First, though, they have to acknowledge their history clearly and frankly. Joe Lacob didn’t want that burden in Oakland, repeatedly saying, “That history isn’t ours,” but of course it was, as he found out on multiple occasions, most notably the Chris Mullin Night gaffe-o-rama. The history lingers until new history is provided.
Ranadive has not yet provided that history – only new faces and the hope of a brighter day. His move on Opening Night should be clear and unambiguous – a brief statement that goes like this:
“Don’t trust us yet. We’re new, and we will make mistakes. Even if we are lucky enough to find our own Stephen Curry, and even if Mike Malone is as skilled a people person as he is a tactician, and even if DeMarcus Cousins really is a new man, you shouldn’t buy any of that based on our say-so. Make us prove it to you. Make us show you that we walk what we talk. You’ve watched too much bad basketball for too long for us to promise anything like a quick fix. You deserve that level of honesty.”
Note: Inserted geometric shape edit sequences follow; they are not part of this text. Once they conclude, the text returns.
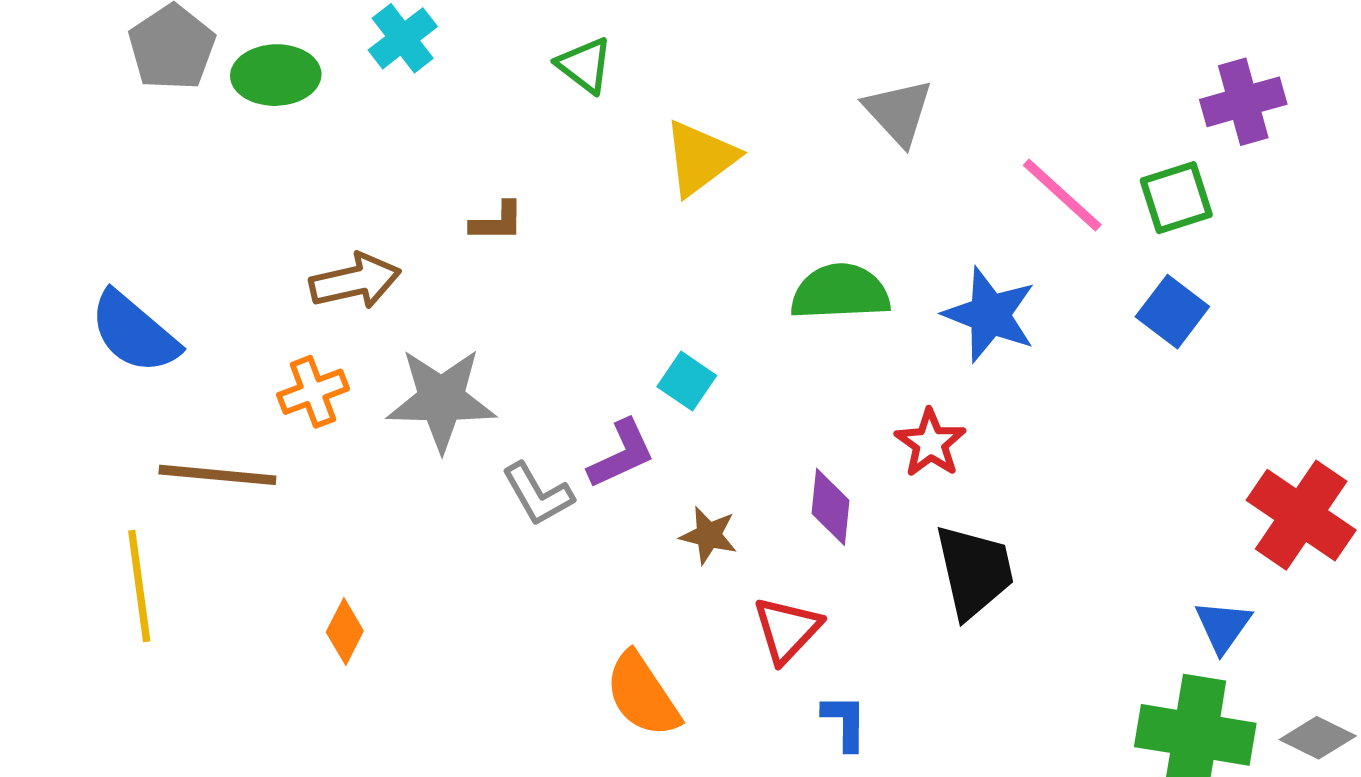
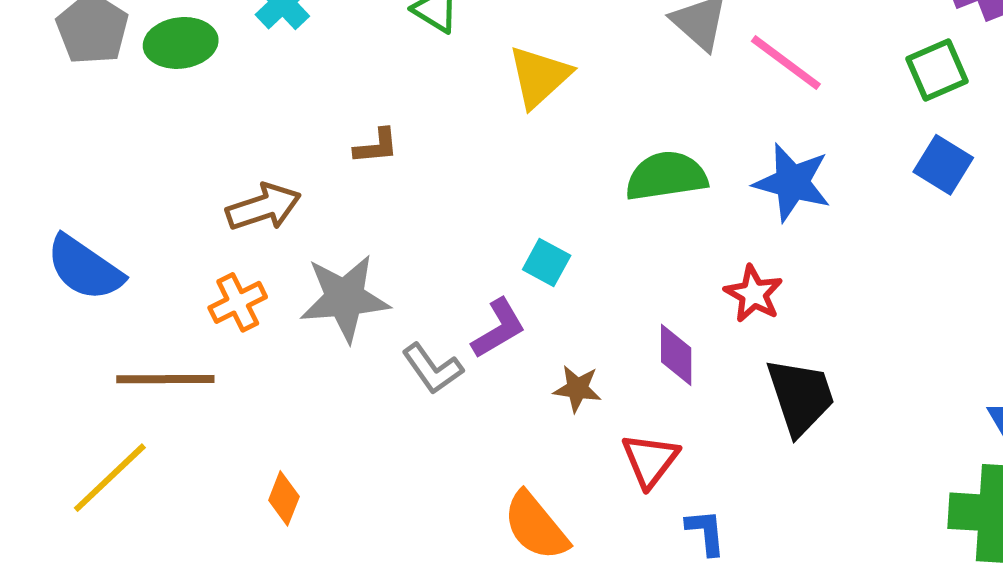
pink line: (1062, 195) -> (786, 63), moved
yellow line: (139, 586) -> (110, 478), turned 60

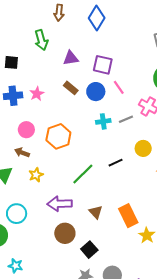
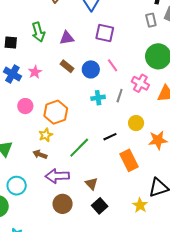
green arrow: (41, 40) -> (38, 32), moved
purple square: (103, 65) -> (105, 33), moved
blue cross: (13, 96) -> (12, 74), turned 36
gray line: (126, 119) -> (120, 96), turned -48
brown arrow: (22, 153) -> (40, 154), moved
yellow star: (36, 175) -> (46, 135), moved
orange rectangle: (128, 216) -> (129, 160), moved
black square: (89, 250) -> (100, 206), moved

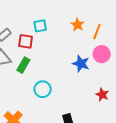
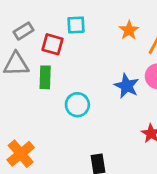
green rectangle: (23, 65) -> (45, 77), turned -35
cyan circle: (43, 89) -> (77, 105), moved

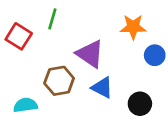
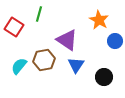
orange star: (133, 27) -> (99, 20), turned 30
blue triangle: (102, 88) -> (76, 65), turned 36
cyan semicircle: (25, 105) -> (19, 66), moved, turned -42

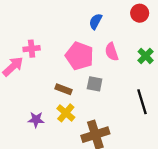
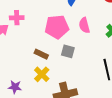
pink pentagon: (80, 56) -> (57, 27), turned -30
purple star: (36, 120) -> (15, 87), moved

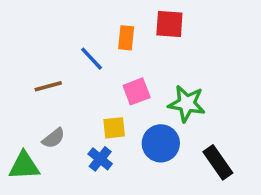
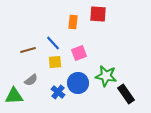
blue line: (92, 59) -> (53, 43), moved
green star: (187, 104) -> (106, 76), moved
yellow square: (114, 128) -> (55, 62), moved
blue circle: (161, 143) -> (78, 83), moved

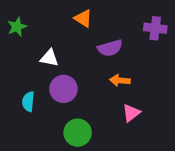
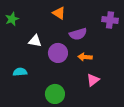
purple circle: (63, 89) -> (58, 53), moved
cyan semicircle: (28, 102) -> (20, 72), turned 80

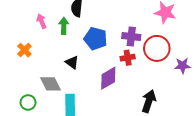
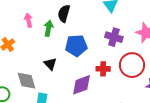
purple cross: (131, 37) -> (114, 37), moved
blue pentagon: (96, 39) -> (76, 46), turned -30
And part of that honesty is acknowledging that the Kings are a .333 team with a lot of rebuilding to do. Cousins is intriguing because of his immense talent and his agreeable work rate in the preseason. The defense, which has been God-awful in the past, was more like merely substandard in the preseason, already a dramatic improvement. Isaiah Thomas can be equally troublesome either as a starter or coming off the bench for Greivis Vasquez. Ben McLemore will be a useful rookie, and Patrick Patterson is hugely important, at least for the now.
This is, however, a roster that looks in one significant way like the Warrior roster of two years ago. Much of it will be gone. The Lacob Warriors needed two years to figure out what they didn’t have and to go out and get it, and it is fair to assume it will take a similar time for the Ranadive Kings.
As long as Ranadive, D’Alessandro, et.al. openly and honestly acknowledge what the Kings have not been, and what they are now, the easier will be the transition to what they can become. Percentages say this will be a long, hard slog, but the Kings are at least and at last positioned to go in an actual direction. In comparison to six months ago, even this must seem like the Western Conference semifinals.